Trail visibility at Coronation Park (pictured) is poor at night
2 – Poorly Lit Sections – The trail section between Stadium Road and Strachan Avenue (Coronation Park) has poor lighting; making it difficult to see the trail, debris, or other users at night. With large numbers of cyclists out at night, lighting should be added as soon as possible.

And the number one concern along the Martin Goodman Trail is …
Cyclist crossing Lake Shore at Cherry illegally due to long signal waits
1 – Unsafe Intersections – Cyclists coming from (or heading to) the Lower Don Recreational Trail or other nearby destinations have to wait a long time for the walk signal to cross Lake Shore; making illegal crossings common. Two crossings are required and the refuge island between the two is not meant to accommodate large bicycle volumes. Fixing signal timings and realigning the crossing so only one is needed would help considerably.
Three crossings needed to get from the trail to Parkside
Another unsafe intersection exists at Parkside Drive, which requires pedestrians and cyclists to make three crossings before reaching the other side. Couldn’t this area be simplified so only one crossing is needed as with nearby intersections? (e.g. Colborne Lodge, Ellis Avenue, Windermere Avenue)

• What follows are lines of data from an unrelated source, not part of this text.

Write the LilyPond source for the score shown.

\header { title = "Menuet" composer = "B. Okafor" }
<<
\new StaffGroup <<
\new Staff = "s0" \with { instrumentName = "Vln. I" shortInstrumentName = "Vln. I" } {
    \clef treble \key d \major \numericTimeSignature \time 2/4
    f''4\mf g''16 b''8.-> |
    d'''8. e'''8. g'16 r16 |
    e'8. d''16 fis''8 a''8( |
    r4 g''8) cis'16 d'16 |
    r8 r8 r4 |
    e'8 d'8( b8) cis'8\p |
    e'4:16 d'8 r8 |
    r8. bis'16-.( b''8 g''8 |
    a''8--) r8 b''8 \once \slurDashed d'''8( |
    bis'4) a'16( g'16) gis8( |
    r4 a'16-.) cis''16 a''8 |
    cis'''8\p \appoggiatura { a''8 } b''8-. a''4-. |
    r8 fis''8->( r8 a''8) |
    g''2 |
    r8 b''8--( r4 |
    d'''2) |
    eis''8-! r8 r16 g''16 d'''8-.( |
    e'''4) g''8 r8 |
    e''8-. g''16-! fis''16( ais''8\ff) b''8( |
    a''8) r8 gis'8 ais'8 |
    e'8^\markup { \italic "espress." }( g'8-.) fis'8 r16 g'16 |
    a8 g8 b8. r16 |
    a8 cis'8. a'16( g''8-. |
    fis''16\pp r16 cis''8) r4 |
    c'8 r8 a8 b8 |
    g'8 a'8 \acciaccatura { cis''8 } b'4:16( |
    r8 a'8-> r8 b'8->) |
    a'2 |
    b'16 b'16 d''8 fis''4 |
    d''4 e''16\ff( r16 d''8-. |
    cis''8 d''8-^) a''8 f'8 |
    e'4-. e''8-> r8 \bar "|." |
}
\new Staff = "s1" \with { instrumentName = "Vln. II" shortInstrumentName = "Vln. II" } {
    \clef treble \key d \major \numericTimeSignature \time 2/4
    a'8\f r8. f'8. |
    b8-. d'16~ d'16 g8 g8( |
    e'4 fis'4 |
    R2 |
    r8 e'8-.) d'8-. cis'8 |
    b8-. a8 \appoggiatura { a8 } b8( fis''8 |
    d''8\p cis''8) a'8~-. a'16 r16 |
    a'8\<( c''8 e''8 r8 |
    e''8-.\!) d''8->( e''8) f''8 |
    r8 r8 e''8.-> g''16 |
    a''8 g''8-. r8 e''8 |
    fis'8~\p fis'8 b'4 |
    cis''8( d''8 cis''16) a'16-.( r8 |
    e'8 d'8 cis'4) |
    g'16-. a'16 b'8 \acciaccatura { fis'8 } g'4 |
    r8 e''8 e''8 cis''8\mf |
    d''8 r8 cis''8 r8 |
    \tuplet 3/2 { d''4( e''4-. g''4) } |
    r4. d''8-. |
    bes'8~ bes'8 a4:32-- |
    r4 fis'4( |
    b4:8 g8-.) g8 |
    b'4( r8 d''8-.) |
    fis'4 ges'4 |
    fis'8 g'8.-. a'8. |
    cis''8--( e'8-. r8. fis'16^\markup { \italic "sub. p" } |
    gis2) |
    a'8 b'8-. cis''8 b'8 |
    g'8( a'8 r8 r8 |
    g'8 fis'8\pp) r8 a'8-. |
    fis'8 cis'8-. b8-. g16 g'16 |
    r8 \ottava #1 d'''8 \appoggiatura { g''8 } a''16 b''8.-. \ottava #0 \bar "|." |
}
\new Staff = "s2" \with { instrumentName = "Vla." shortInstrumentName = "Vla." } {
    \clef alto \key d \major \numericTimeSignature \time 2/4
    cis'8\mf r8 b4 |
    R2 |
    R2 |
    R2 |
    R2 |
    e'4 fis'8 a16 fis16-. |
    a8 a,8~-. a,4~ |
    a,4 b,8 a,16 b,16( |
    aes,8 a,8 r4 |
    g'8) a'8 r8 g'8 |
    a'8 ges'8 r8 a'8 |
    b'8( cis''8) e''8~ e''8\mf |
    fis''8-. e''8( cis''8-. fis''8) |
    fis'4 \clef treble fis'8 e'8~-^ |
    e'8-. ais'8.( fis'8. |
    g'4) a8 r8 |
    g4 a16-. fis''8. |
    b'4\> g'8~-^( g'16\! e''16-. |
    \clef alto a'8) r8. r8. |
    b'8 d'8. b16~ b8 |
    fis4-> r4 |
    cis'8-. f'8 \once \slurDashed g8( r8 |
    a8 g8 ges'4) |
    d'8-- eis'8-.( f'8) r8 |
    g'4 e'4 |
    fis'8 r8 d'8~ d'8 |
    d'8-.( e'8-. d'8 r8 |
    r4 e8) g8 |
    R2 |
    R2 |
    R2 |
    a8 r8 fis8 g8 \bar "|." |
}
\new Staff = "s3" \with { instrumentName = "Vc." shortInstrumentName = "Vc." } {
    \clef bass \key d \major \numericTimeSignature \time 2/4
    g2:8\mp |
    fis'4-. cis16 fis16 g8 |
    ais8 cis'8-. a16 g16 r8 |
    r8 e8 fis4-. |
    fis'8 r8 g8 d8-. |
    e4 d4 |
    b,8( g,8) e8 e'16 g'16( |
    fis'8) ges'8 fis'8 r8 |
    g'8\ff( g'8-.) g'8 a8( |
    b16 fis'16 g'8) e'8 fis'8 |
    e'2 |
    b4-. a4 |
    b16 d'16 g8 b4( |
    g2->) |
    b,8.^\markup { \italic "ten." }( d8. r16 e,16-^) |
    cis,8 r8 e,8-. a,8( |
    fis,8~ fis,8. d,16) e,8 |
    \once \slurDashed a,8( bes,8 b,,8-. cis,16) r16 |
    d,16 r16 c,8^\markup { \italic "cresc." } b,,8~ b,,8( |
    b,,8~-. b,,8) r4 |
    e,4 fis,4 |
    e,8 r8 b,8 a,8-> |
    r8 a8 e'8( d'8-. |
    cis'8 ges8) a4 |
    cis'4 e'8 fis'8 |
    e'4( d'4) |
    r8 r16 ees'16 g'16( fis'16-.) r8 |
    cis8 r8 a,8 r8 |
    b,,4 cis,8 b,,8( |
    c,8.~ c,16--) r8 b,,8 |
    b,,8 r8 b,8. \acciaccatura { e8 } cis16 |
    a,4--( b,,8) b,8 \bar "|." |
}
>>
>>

Are there any other key Waterfront problems not mentioned? Let’s hear them and fix our Waterfront!

Rob Z (e-mail)


  1. Braided steel cable planted dead centre of the MGT just west of Sugar Beach. Grounding or guy wire for utility pole next to the trail.

    While the cable has a yellow protective sleeve, it's in the middle of another squeeze point, similar to the one east of Bathurst, and lighting is poor. Only a matter of time before someone goes through there who isn't familiar with the area, and plows right into the cable, injuring themself

    1. That's a good point about the steel cable by Jarvis. Thank you.